According to a recent survey by Mercer Human Resource Consulting, many Canadian employers have cut or plan to cut their post-retirement non-pension benefits, including dental coverage. Eighteen percent report already having done so, while 25% are considering such a change. This is not good news for retired people. Having insurance is often a main predictor in how often a person visits the dentist. We also know that Canada is entering a period of accelerated population aging that will see the share of seniors, age 65 and over, increase from 13% in 2005 to 23% in the year 2031, and that's a lot of growth in a potentially uninsured population.
I'm sure you will be happy to hear that we have a suggestion. It would be premature to call it a solution, but we certainly feel it's a step in the right direction. The idea is for the government to create a process that would allow a tax incentive for people to put away funds earmarked for health spending. This would include any legitimate health expense not covered under provincial health plans--dentistry, of course, but also perhaps prescription drugs, home care, and the like.
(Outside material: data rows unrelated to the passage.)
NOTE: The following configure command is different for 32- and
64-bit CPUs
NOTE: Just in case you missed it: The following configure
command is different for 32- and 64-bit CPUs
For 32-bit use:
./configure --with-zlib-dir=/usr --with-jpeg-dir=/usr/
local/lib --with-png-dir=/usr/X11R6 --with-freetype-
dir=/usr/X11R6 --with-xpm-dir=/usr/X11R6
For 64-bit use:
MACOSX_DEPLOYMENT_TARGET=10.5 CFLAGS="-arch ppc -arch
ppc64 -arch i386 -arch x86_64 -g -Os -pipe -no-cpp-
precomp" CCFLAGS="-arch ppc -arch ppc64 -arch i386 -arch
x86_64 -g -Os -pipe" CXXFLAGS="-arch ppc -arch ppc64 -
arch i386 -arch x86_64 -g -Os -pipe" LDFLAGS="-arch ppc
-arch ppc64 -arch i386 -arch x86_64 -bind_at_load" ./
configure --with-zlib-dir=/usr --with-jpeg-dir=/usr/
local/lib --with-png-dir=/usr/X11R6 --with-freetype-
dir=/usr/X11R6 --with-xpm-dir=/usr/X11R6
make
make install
At CDA we are referring to this fund as a personal wellness investment fund, or PWIF. You may hear similar suggestions from other groups under different names with a slightly different focus. Our brief that was circulated earlier, and another copy today, lays out a few possibilities for how this PWIF fund might work. Essentially, we see it as an RRSP or RESP-like entity. Individuals with the registered fund can make contributions to it during their working years, either out of pre-tax dollars or post-tax dollars with a government top-up. Those funds would remain dedicated for health care spending, presumably post-retirement and in the absence of an applicable insurance plan.
Some might say that the fabric is already stretched thin. How are people going to put away for RRSPs, RESPs, and PWIFs, all at the same time. As we see it, RESP contributions for most people will incur in the early part of their working lives, and, by contrast, the PWIF will probably appeal more to those whose children have left the nest. It could work out quite nicely from both a household spending and government planning perspective. At the time that RRSP contributions draw to a close, a similar amount of money could simply be switched over to a PWIF contribution. It is still early days for the idea, and we're not suggesting it would be a cure-all, but it is well worth considering fully.
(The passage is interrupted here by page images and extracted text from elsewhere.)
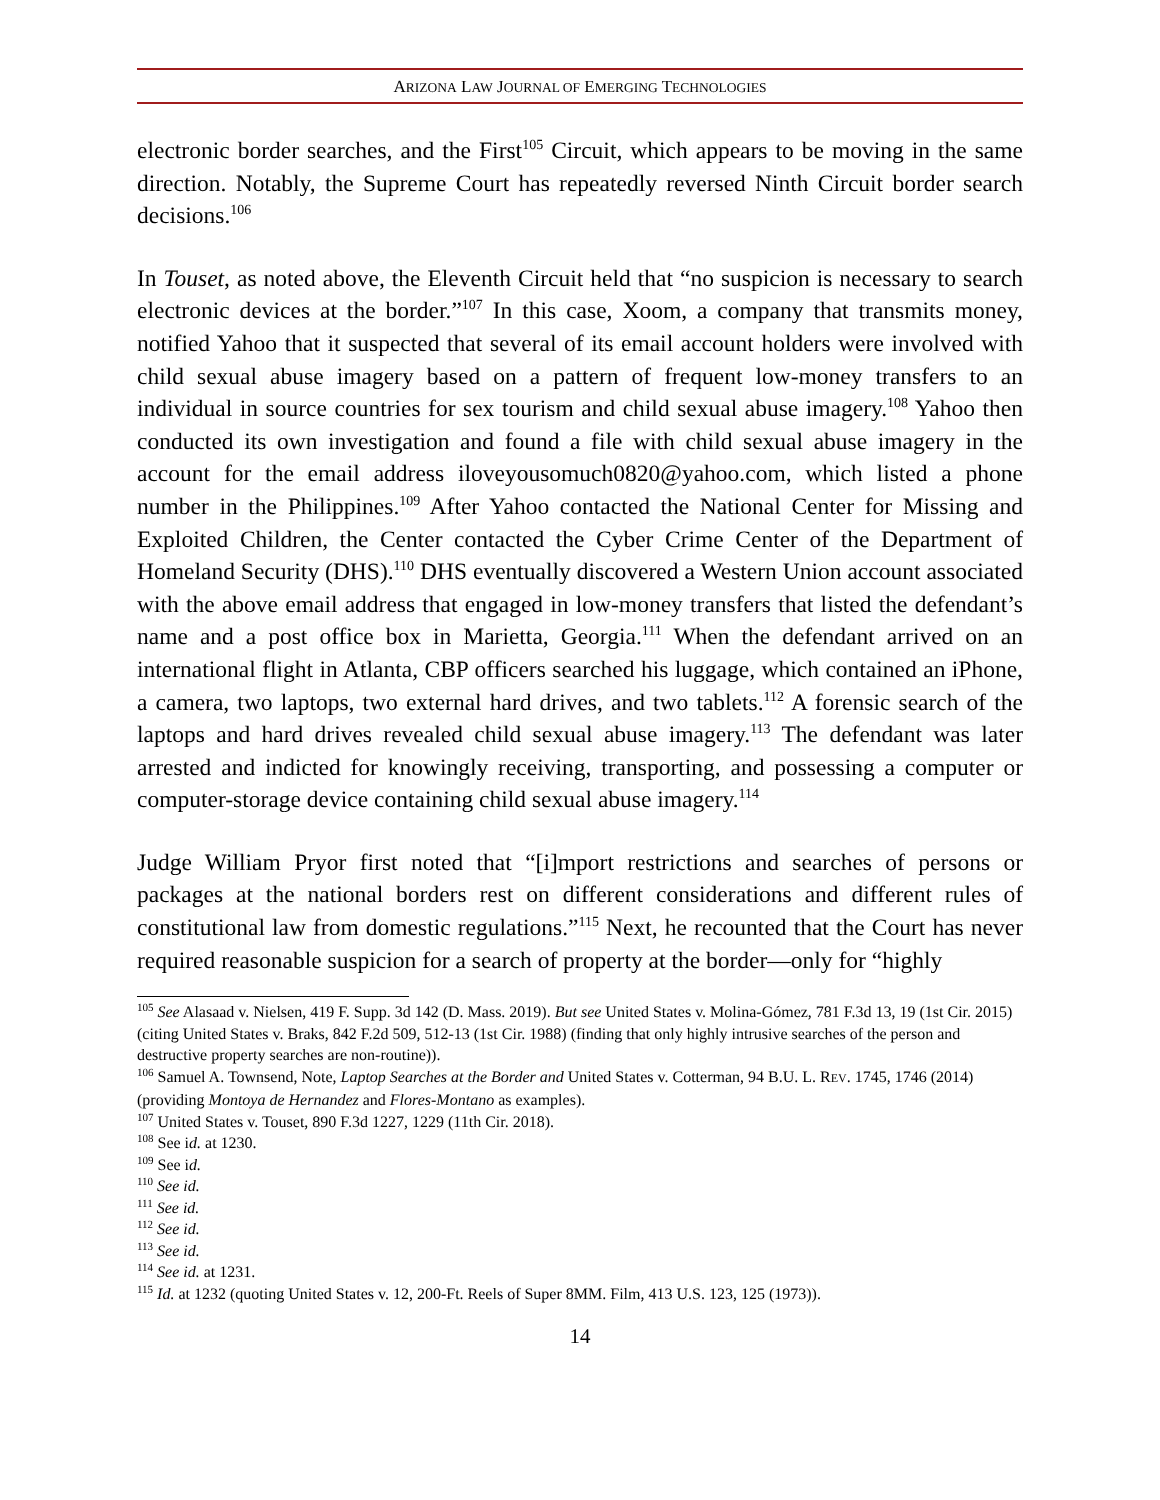ARIZONA LAW JOURNAL OF EMERGING TECHNOLOGIES
electronic border searches, and the First<sup>105</sup> Circuit, which appears to be moving in the same direction. Notably, the Supreme Court has repeatedly reversed Ninth Circuit border search decisions.<sup>106</sup>
In Touset, as noted above, the Eleventh Circuit held that “no suspicion is necessary to search electronic devices at the border.”<sup>107</sup> In this case, Xoom, a company that transmits money, notified Yahoo that it suspected that several of its email account holders were involved with child sexual abuse imagery based on a pattern of frequent low-money transfers to an individual in source countries for sex tourism and child sexual abuse imagery.<sup>108</sup> Yahoo then conducted its own investigation and found a file with child sexual abuse imagery in the account for the email address iloveyousomuch0820@yahoo.com, which listed a phone number in the Philippines.<sup>109</sup> After Yahoo contacted the National Center for Missing and Exploited Children, the Center contacted the Cyber Crime Center of the Department of Homeland Security (DHS).<sup>110</sup> DHS eventually discovered a Western Union account associated with the above email address that engaged in low-money transfers that listed the defendant’s name and a post office box in Marietta, Georgia.<sup>111</sup> When the defendant arrived on an international flight in Atlanta, CBP officers searched his luggage, which contained an iPhone, a camera, two laptops, two external hard drives, and two tablets.<sup>112</sup> A forensic search of the laptops and hard drives revealed child sexual abuse imagery.<sup>113</sup> The defendant was later arrested and indicted for knowingly receiving, transporting, and possessing a computer or computer-storage device containing child sexual abuse imagery.<sup>114</sup>
Judge William Pryor first noted that “[i]mport restrictions and searches of persons or packages at the national borders rest on different considerations and different rules of constitutional law from domestic regulations.”<sup>115</sup> Next, he recounted that the Court has never required reasonable suspicion for a search of property at the border—only for “highly
<sup>105</sup> See Alasaad v. Nielsen, 419 F. Supp. 3d 142 (D. Mass. 2019). But see United States v. Molina-Gómez, 781 F.3d 13, 19 (1st Cir. 2015) (citing United States v. Braks, 842 F.2d 509, 512-13 (1st Cir. 1988) (finding that only highly intrusive searches of the person and destructive property searches are non-routine)).
<sup>106</sup> Samuel A. Townsend, Note, Laptop Searches at the Border and United States v. Cotterman, 94 B.U. L. REV. 1745, 1746 (2014) (providing Montoya de Hernandez and Flores-Montano as examples).
<sup>107</sup> United States v. Touset, 890 F.3d 1227, 1229 (11th Cir. 2018).
<sup>108</sup> See id. at 1230.
<sup>109</sup> See id.
<sup>110</sup> See id.
<sup>111</sup> See id.
<sup>112</sup> See id.
<sup>113</sup> See id.
<sup>114</sup> See id. at 1231.
<sup>115</sup> Id. at 1232 (quoting United States v. 12, 200-Ft. Reels of Super 8MM. Film, 413 U.S. 123, 125 (1973)).
14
Our brief goes on to mention a number of other important issues, including funding for dental education, and also one of our traditional issues, that is, recommendations aimed at improving oral health for first nations people. We want to thank Health Canada for some recent improvements to the First Nations and Inuit Health Branch non-insured health benefits program, but we also realize that there's still some work to be done there.
Thank you very much for your time today, and I look forward to answering any questions.